McKesson Technologies: At issue in McKesson was a claim directed to an electronic method of communication between health care providers and patients. Epic, the accused infringer, licensed its software for personalized patient Web pages to health care providers and was accused of indirect infringement. McKesson’s patent, however, was directly infringed only when patients decided to use the Web page. McKesson argued that a doctor’s recommendation to use Epic’s software was “control.” Thus, the health care providers directly infringed, thereby providing the basis for Epic’s indirect liability. On appeal, the CAFC held that the doctor-patient relationship did not rise to the level of common law agency because the patients still had discretion to use Epic’s software. Therefore, because the health-care providers did not infringe, Epic, therefore, could not be indirectly liable.

In May 2011, the CAFC granted McKesson’s en banc petition and will decide the following questions: (1) If separate entities perform separate steps of a method claim, under what circumstances, if any, would either entity or a third party be liable for inducing infringement or for contributory infringement? (2) Does the nature of the relationship between the relevant actors — e.g., service provider/user; doctor/patient — affect the question of direct or indirect infringement liability?

The first question focuses on clarifying the nature and scope of indirect liability under the Divided Infringement doctrine. Currently, because indirect infringement liability requires a finding of direct infringement, a defendant who is not directly liable under the doctrine could not be found to be an indirect infringer.

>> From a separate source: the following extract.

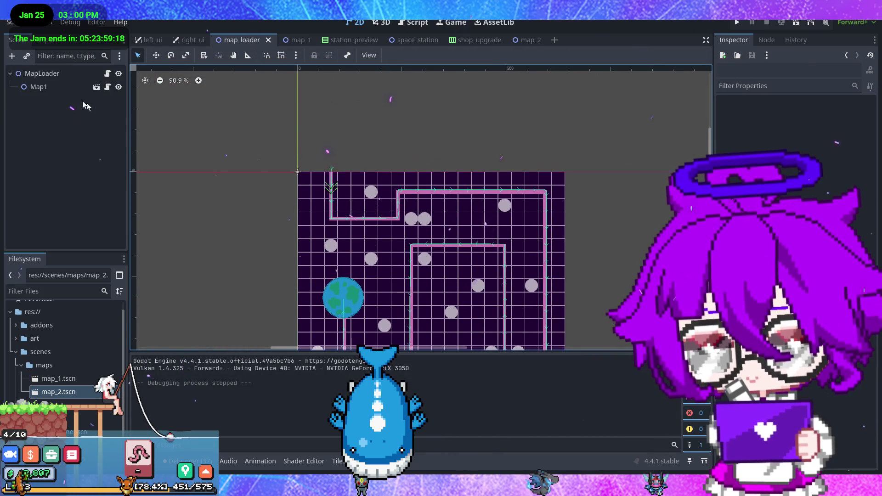
pyautogui.click(296, 40)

The second question focuses on the relationship between the “mastermind” defendant and the controlled-party. The answer to this question will likely clarify the “control or direction” requirement in light of relationships that do not fall within common law agency or contractual relationships.

The doctrine of Divided Infringement is rapidly evolving. The CAFC en banc decisions in Akami and McKesson may alter the doctrine substantially, necessitating a review of your clients’ potential patent rights and liabilities.